*** Opening Provided passage ***

Kylie Minogue - SECC - Glasgow (29/3/11)

Life is is an uncharted map that rolls out before us. Don't let anyone tell you otherwise. We have minimal control over what will be given to us and what will be taken away.
Take my week for instance.
On Saturday I was looking forward to seeing the Jim Jones Revue and The Bellrays playing in King Tuts on the Tuesday evening, but after one solitary call from my employer and a shift change later I discovered that instead of sampling the delights of rock'n'roll, I would instead be joining the glittering hairdressers of the world and enjoying the antipodean disco diva that is Kylie Minogue in the cavernous barn known as the Scottish Exhibition and Conference Centre.
Definitely not an environment that could be considered as my usual musical stomping ground.
Without sugar coating it, the facts are that Kylie is basically background music to me. I have no affinity to what she does at all.
I hear her on the radio, in lifts and shops. Sometimes I see her warbling away on television and that's about it.
I do actually own a CD that she is featured on. It's the Nick Cave track from the Murder Ballads album, but that's my extent of involvement with Kylie until now.
Not a bad track record really in my opinion.
Some people may consider that you can't have too much Kylie, but I'm of the opinion that if I had one more song other than the one I have then I quite possibly would have too much Kylie.
I guess what I'm saying is that I'm not a fan.
I'll even freely admit that prior to the show I harboured some preconceived ideas and fully expected to see a great deal of lip syncing, extravagant dance routines, glittery lights and gay men waving glow stick about.
The thing is I wasn't wrong at all, but regardless of that I was pleasantly surprised to find that sitting through a Kylie show wasn't the punishment for misdeeds in a past life that I thought it would be.
Truth be told it was the exact opposite.
In all my gig going life I have never seen such an extravagant show.
Forget Kylie and her mainstream pop pap. This stage show is pure escapist fun.
A big surreal middle fingered salute to the reality of the outside world.
Once you enter the world of Minogue it's like a Midsummer Nights Dream to a disco soundtrack takes over.
Mundane reality is suspended for a few hours and instead you are participating in a mad whirlwind of decadence to a bass beat that just never stops.
That it is aimed in the main to a gay crowd is very obvious from the very beginning.
The stage itself is made up of huge Grecian pillars with images beamed onto the background that could be straight out of a home made homo-erotic porn movie that would have made Caligula blush.
There is more beefcake and crotch thrusting in the opening five minutes than the movie 300 managed to deliver in a couple of hours.
This is actually a recurring theme.
Mythology, or possibly more MytholORGY would be more apt to describe it.
Halfway through the first song I was thinking that if Freddie Mercury had a Clash of the Titans themed party then this is what it would look like. All that was missing was the midgets in togas carrying trays of cocaine.
Although I suppose I should mention that half the crowd looked like they had already hoovered up half of Columbia prior to gaining entry judging by their wild eyed and sweaty dance moves.
The smell of Amyl Nitrate in the air could have given an elephant a migraine to.
It was so rife that the odd few kids I seen there must have been asking their mothers why they felt like their head was expanding like a balloon.
What an introduction to narcotics for their young impressionable minds.
None of this debauched behaviour was much of a distraction from the show though, and I don't mean Kylies performance.

*** Closing Provided passage ***

## Study questions
- 1) Copy word for word the stretch of the Kylie Minogue concert review from "Mythology, or possibly" through "like a balloon.".
- 2) Pick up the Kylie Minogue concert review after its final sentence and keep writing it.

*** Opening Available data ***

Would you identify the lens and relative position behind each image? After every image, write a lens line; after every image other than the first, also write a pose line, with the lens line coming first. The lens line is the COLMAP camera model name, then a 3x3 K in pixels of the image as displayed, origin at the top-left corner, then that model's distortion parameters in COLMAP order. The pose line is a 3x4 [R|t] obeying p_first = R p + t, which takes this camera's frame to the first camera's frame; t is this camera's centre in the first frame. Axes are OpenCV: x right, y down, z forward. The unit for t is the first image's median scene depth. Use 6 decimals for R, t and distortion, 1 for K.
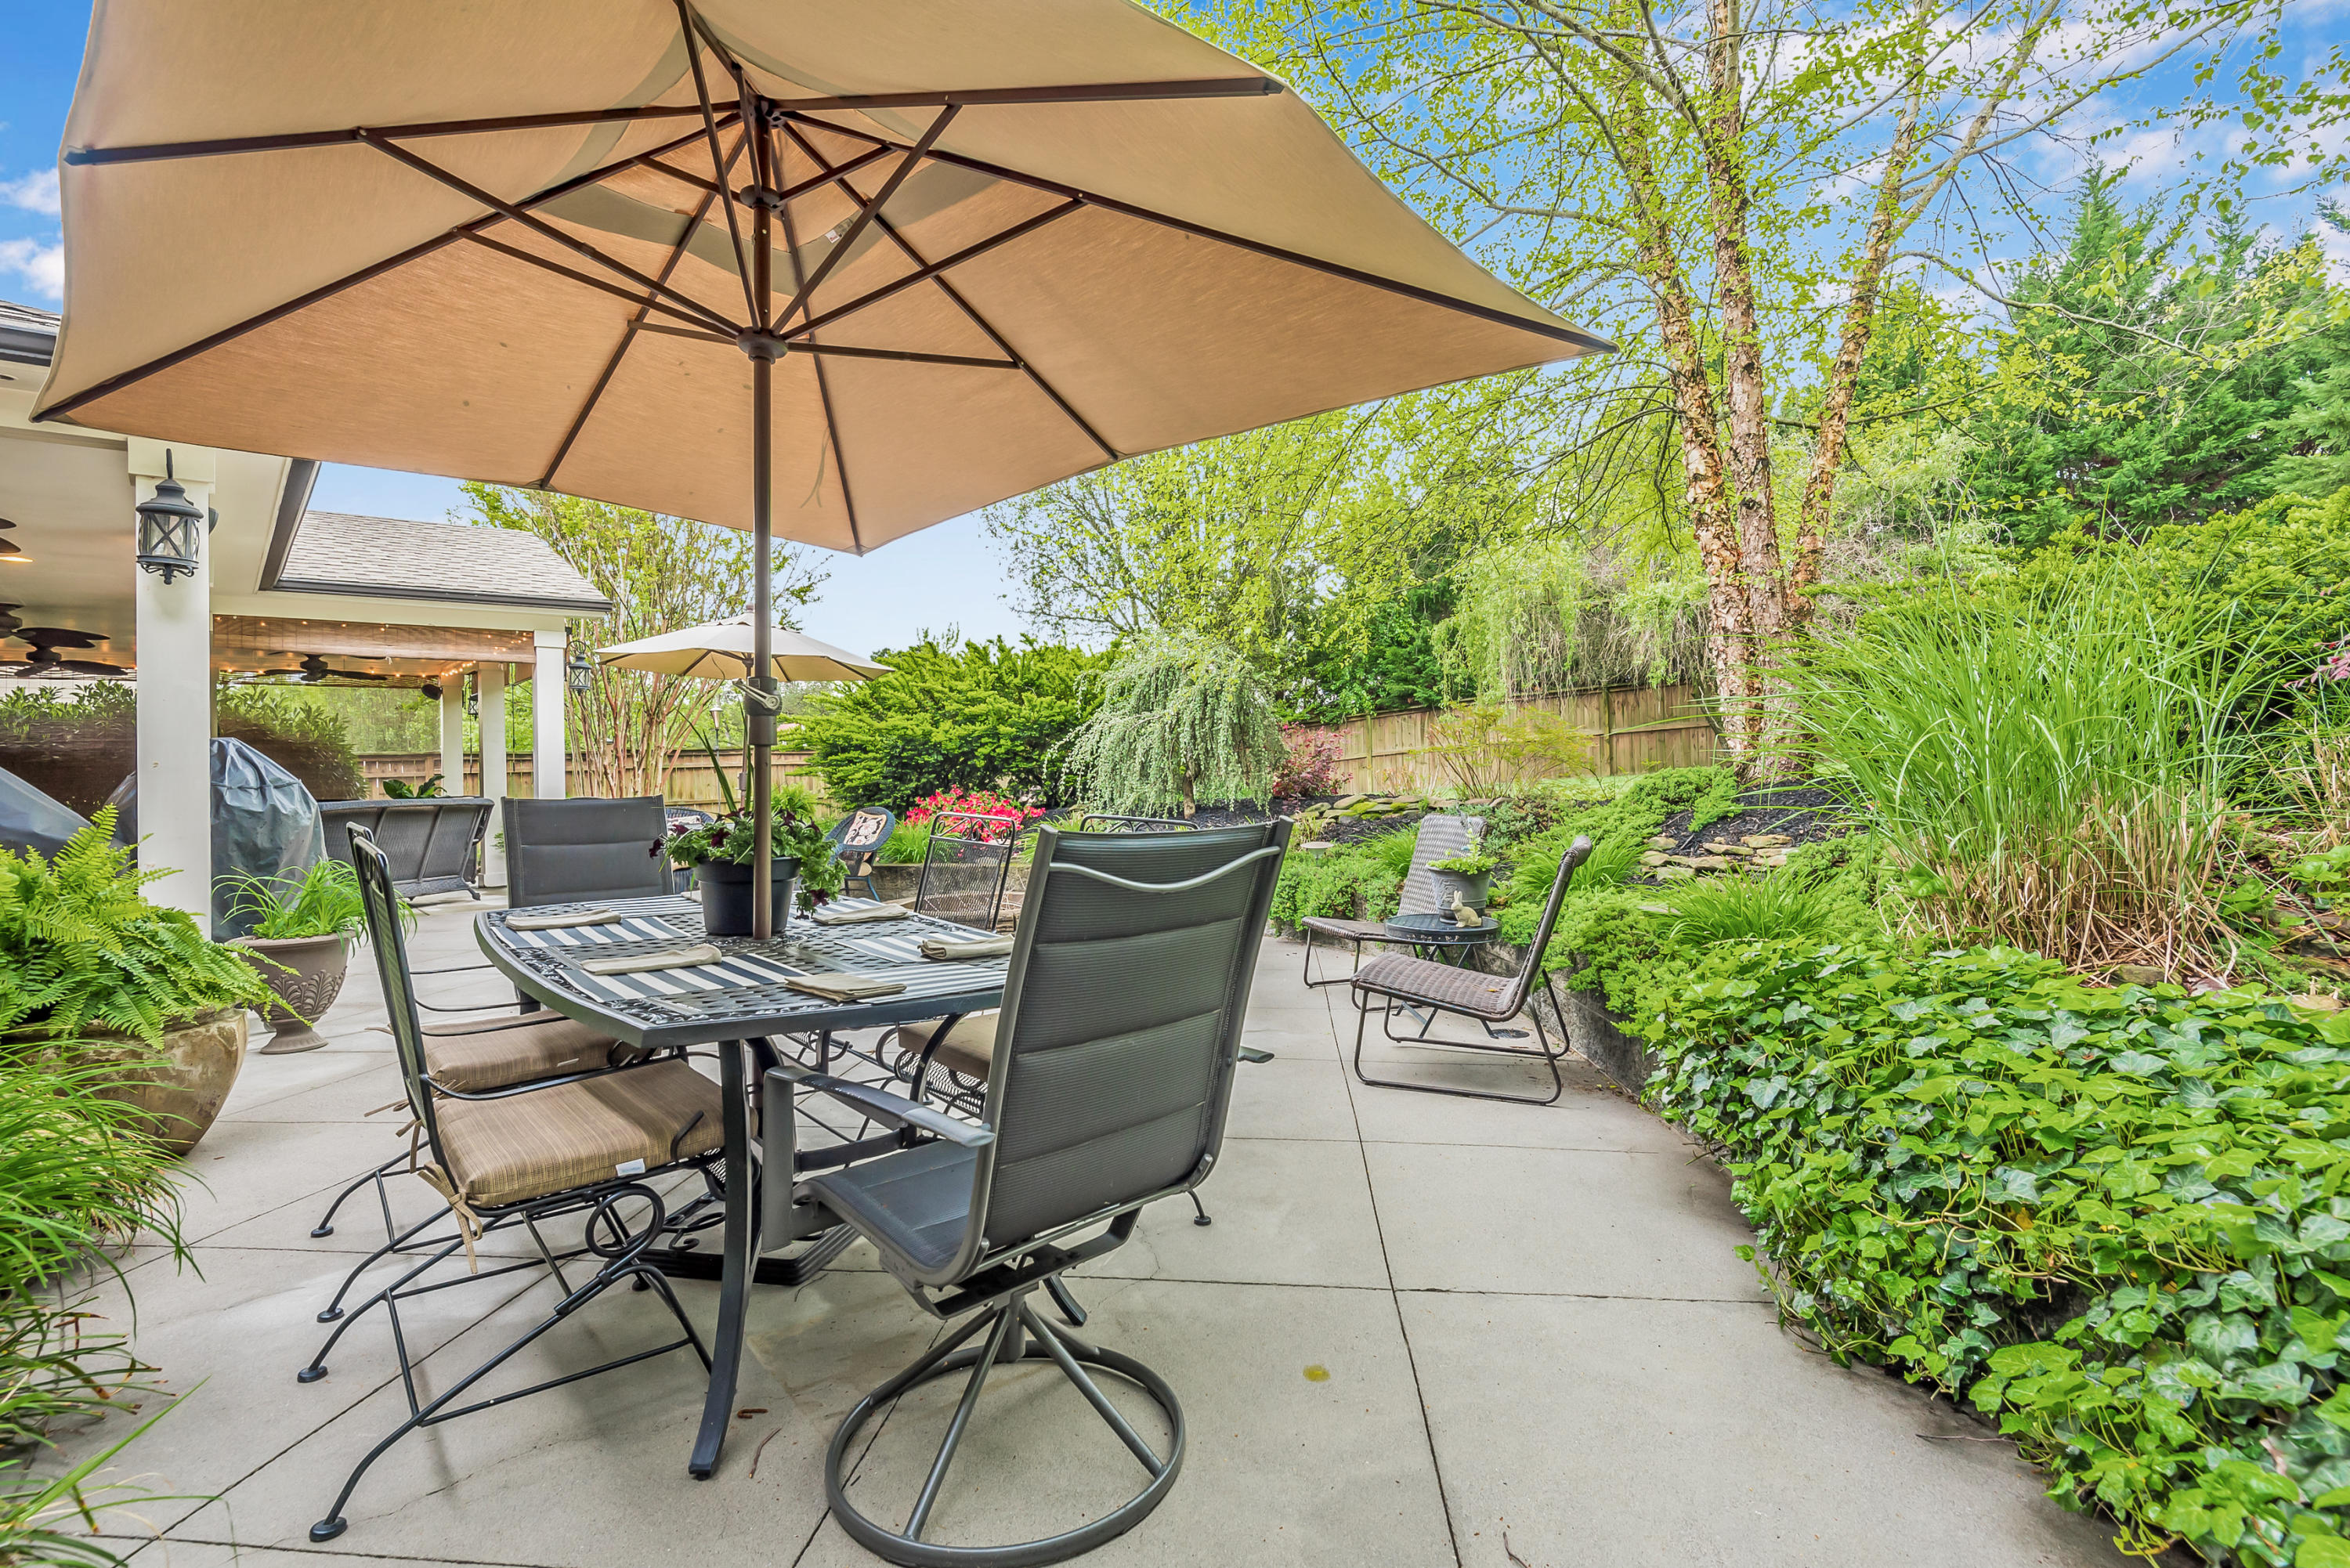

*** Closing Available data ***

## Answer section
- 1)
Mythology, or possibly more MytholORGY would be more apt to describe it.
Halfway through the first song I was thinking that if Freddie Mercury had a Clash of the Titans themed party then this is what it would look like. All that was missing was the midgets in togas carrying trays of cocaine.
Although I suppose I should mention that half the crowd looked like they had already hoovered up half of Columbia prior to gaining entry judging by their wild eyed and sweaty dance moves.
The smell of Amyl Nitrate in the air could have given an elephant a migraine to.
It was so rife that the odd few kids I seen there must have been asking their mothers why they felt like their head was expanding like a balloon.

- 2)
I am specifically meaning the stage show.
Kylie herself can carry a tune, but is never going to be a diva with a voice to match.
She isn't even much of a dancer, but to give her credit she does surround herself with very talented people and by doing so provides more than just a show that is about her meagre talents.
Everyone else knows exactly what they are doing and elevates the performance to something that is a bit more than the usual stadium gig.
Within the time frame of the first couple of songs we are witnessing acrobatic work that would shame the Circ Du Soleil.
Men and women rise from pools into the air while lights catch the rivulets of water running off them as the gracefully twist and turn in hoops and on wires above us.
It's not long before we are back to plundering the costume department of 300 though.
Kylie bizarrely, or not as the case may be, appears on a chariot with oiled down muscular dancers pulling her out onto a walkway deep into the crowd.
From their sandals to the Persian styled - via Hollywood - gimp masks this could be a scene from the movie re-enacted in Studio 54.
It's more camp than a boy scouts jamboree and hilarious with it.
I'm not sure what else I can say, and there is no way at all that anyone could honestly review the show without banging on about the homosexual content of it.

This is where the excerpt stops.